12 T-Test: Check Your Assumptions

12.1 T-test Assumptions

  • IV must have two levels
  • Data values must be independent (independent t-test only)
  • Data obtained via a random sample
  • Dependent variable must be normally distributed
  • Variances of the two groups are approximately equal

12.2 Testing Homogeneity of Variance with Levene’s Test

We can test whether the variances of our two groups are equal using Levene’s test. The null hypothesis is that the variance between the two groups is equal, which is the result we want. So when running Levene’s test we’re hoping for a non-significant result!

d <- subset(d, income != "1")
table(d$income, useNA = "always")
## 
##    1    2    3    4    5    6    7    8 <NA> 
##    0  518  361  344  302  236  389  140    0
d$income <- droplevels(d$income) #using droplevels() to drop the empty factor

d$newincome[d$income == "2"] <- 1
d$newincome[d$income == "3"] <- 1
d$newincome[d$income == "4"] <- 1
d$newincome[d$income == "5"] <- 1

d$newincome[d$income == "6"] <- 2
d$newincome[d$income == "7"] <- 2
d$newincome[d$income == "8"] <- 2

# use the leveneTest() command from the car package to test homogeneity of variance
# uses the same 'formula' setup that we'll use for our t-test: formula is y~x, where y is our DV and x is our IV
leveneTest(stress~income, data = d)
## Levene's Test for Homogeneity of Variance (center = median)
##         Df F value Pr(>F)
## group    6  0.7735 0.5907
##       2282

As you can see, our data is not close to significant. When running a t-test, we can account for heterogeneity in our variance by using Welch’s t-test, which does not have the same assumptions as Student’s t-test (the default type of t-test) about variance. R defaults to using Welch’s t-test so this doesn’t require any changes on our part! Even if your data has no issues with homogeneity of variance, you’ll still use Welch’s t-test – it handles the potential issues around variance well and there are no real downsides. We’re just using Levene’s test here to get into the habit of changing the homogeneity of our variance, even if we already have a solution for any potential problems.
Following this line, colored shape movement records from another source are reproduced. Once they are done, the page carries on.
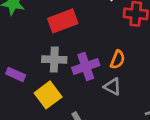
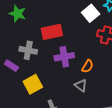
gray cross: (54, 60) -> (28, 50), moved
purple cross: (86, 66) -> (64, 57), moved

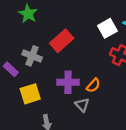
red rectangle: (52, 32) -> (62, 41), turned -40
purple cross: (64, 57) -> (68, 82), moved

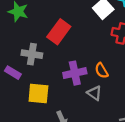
orange semicircle: (93, 85) -> (102, 71), turned 120
yellow square: (30, 94) -> (38, 93), turned 35

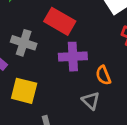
red rectangle: (59, 32) -> (60, 21), turned 75
purple cross: (75, 73) -> (73, 57), moved

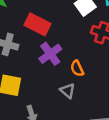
purple cross: (73, 57) -> (50, 54), turned -30

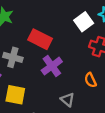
orange semicircle: (77, 68) -> (90, 80), moved

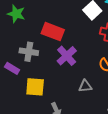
gray triangle: (68, 100) -> (85, 86), turned -40

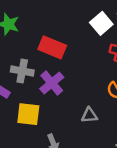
purple cross: (67, 56) -> (52, 83), moved

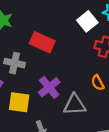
purple cross: (52, 83) -> (49, 87), moved
gray triangle: (89, 115) -> (75, 105), size x1.5

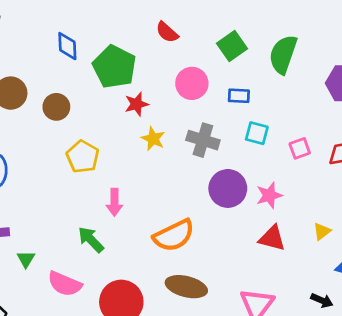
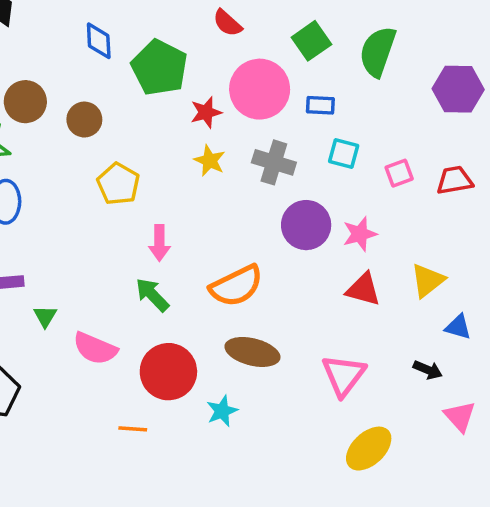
pink circle: (192, 83) -> (260, 89), size x1.4
red star: (137, 104) -> (206, 112), moved
yellow triangle: (322, 231) -> (428, 280), size x1.5
green arrow: (91, 240) -> (152, 295), moved

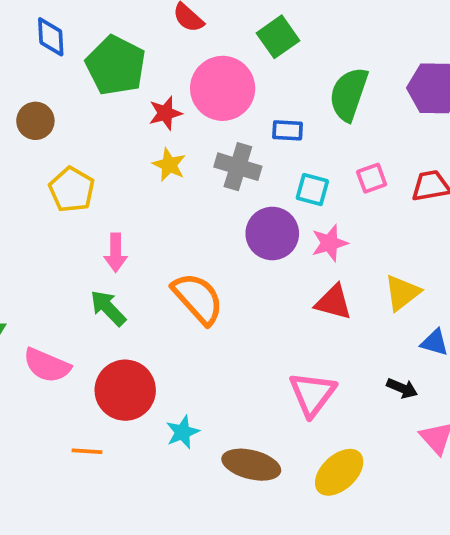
green semicircle: (378, 52) -> (349, 94), moved
blue rectangle: (320, 105) -> (288, 130), moved
cyan square: (344, 153) -> (312, 190), moved
orange semicircle: (236, 286) -> (198, 298), turned -106
brown ellipse: (252, 352) -> (251, 465), moved

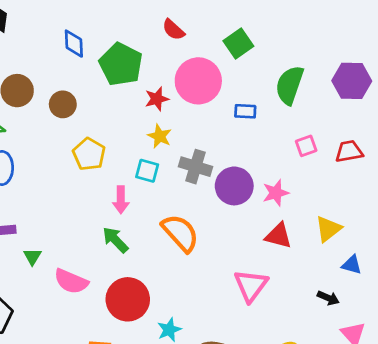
gray cross: (238, 167) -> (196, 167), moved
cyan square: (312, 190) -> (147, 171), moved
pink triangle: (312, 394) -> (251, 286), moved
12.3 T-Test: Issues with My Data

My independent variable has more than two levels. To proceed with this analysis, I will drop the group 1 participants of income from my sample. I will then recode a new variable and split the income levels through the middle to make a “1” as a low level for income and a “2” as a high level for income. Therefore I can run the t-test. I will make a note to discuss this issue in my Method write-up and in my Discussion as a limitation of my study.
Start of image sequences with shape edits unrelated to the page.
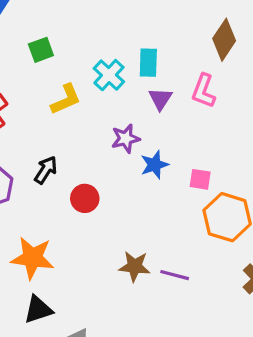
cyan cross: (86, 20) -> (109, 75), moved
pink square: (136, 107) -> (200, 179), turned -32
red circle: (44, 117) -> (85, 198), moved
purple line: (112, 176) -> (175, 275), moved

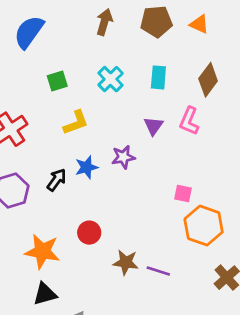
cyan rectangle: (148, 63) -> (158, 77), moved
cyan cross: (109, 75) -> (111, 79), moved
blue star: (155, 165) -> (87, 167), moved
red circle: (85, 198) -> (89, 233), moved

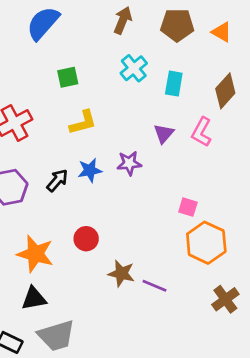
cyan cross: (111, 79) -> (134, 68), moved

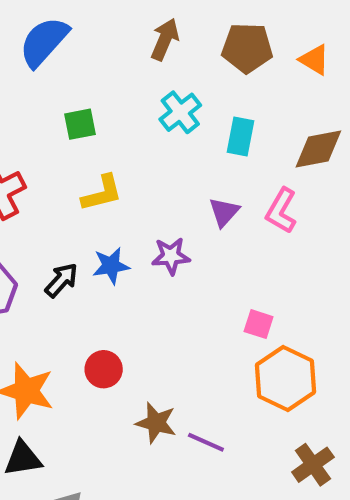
brown diamond: (225, 91) -> (318, 149), turned 36

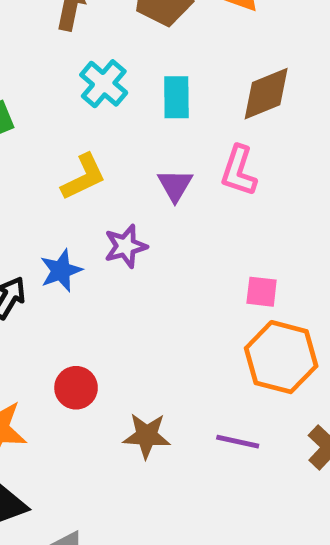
yellow L-shape: (102, 193) -> (84, 177), moved
pink square: (259, 324) -> (262, 292), moved
purple line: (206, 442) -> (238, 442), moved

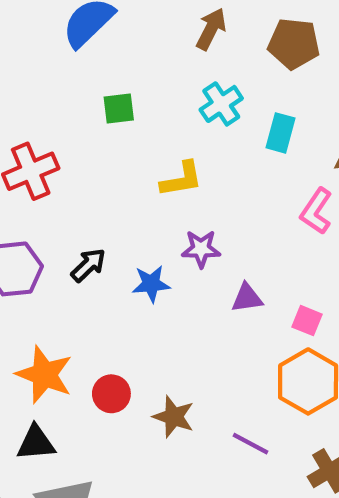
purple triangle: (175, 185) -> (247, 298), moved, turned 36
blue star: (61, 271) -> (151, 284), moved
red circle: (76, 388) -> (111, 394), moved

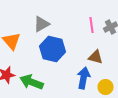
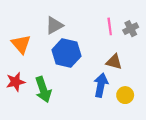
green arrow: (32, 82) -> (43, 90), turned -130

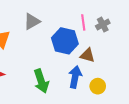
blue hexagon: (66, 53) -> (65, 41), moved
green arrow: (43, 90) -> (41, 81), moved

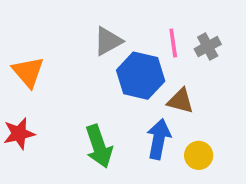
gray triangle: (32, 21) -> (108, 41), moved

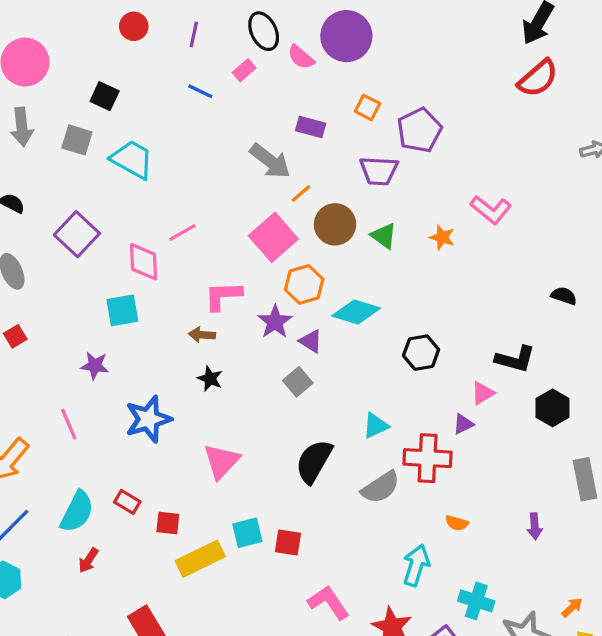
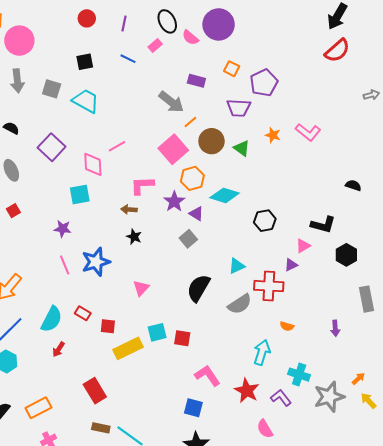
black square: (105, 96) -> (85, 62), moved, turned -36
orange star: (442, 237) -> (273, 135), moved
pink line: (69, 424) -> (65, 265), moved
pink triangle: (221, 461) -> (141, 288), size x0.7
My data also has some potential issues regarding homogeneity of variance. Although Levene’s test was not significant, it was close to the significance threshold. To accommodate any potential heterogeneity of variance, I will use Welch’s t-test instead of Student’s t-test.

13 T-Test: Run a T-test

# very simple! we specify the dataframe alongside the variables instead of having a separate argument for the dataframe like we did for leveneTest()
t_output <- t.test(d$stress~d$newincome)

14 T-Test: View Test Output

t_output
## 
##  Welch Two Sample t-test
## 
## data:  d$stress by d$newincome
## t = 2.3181, df = 1550.6, p-value = 0.02058
## alternative hypothesis: true difference in means between group 1 and group 2 is not equal to 0
## 95 percent confidence interval:
##  0.01048813 0.12588059
## sample estimates:
## mean in group 1 mean in group 2 
##        3.061902        2.993717

15 T-Test: Calculate Cohen’s d

# once again, we use our formula to calculate cohen's d
d_output <- cohen.d(d$stress~d$newincome)
## Warning in cohen.d.formula(d$stress ~ d$newincome): Cohercing rhs of formula to
## factor

16 T-Test: View Effect Size

d_output
## 
## Cohen's d
## 
## d estimate: 0.1021619 (negligible)
## 95 percent confidence interval:
##     lower     upper 
## 0.0151916 0.1891323

17 T-Test: Write Up Results

To test our hypothesis that lower income participants in our sample would report significantly more stress than higher income participants, we used an two-sample or independent t-test. This required us to drop our “wont say” participants from our sample, as we are limited to a two-group comparison when using this test. Then we combined levels 2,3,4,5 into a level of “1” to show a lower level of income and we combined levels 6,7,8 into a “2” level to show a high income level. We tested the homogeneity of variance with Levene’s test and found some signs of heterogeneity (p = .5907). This suggests that there is an increased chance of Type I error. To correct for this possible issue, we use Welch’s t-test, which does not assume homogeneity of variance. Our data met all other assumptions of a t-test.

As predicted, we found that low level income (M = 3.06, SD = .95) reported significantly higher stress than high level income (M = 2.99, SD = .89); “t”(1550.6) = 2.318, “p” < .021 (see Figure 1). The effect size was calculated using Cohen’s “d”, with a value of .10 (negligible; Cohen, 1988).

References

Cohen J. (1988). Statistical Power Analysis for the Behavioral Sciences. New York, NY: Routledge Academic.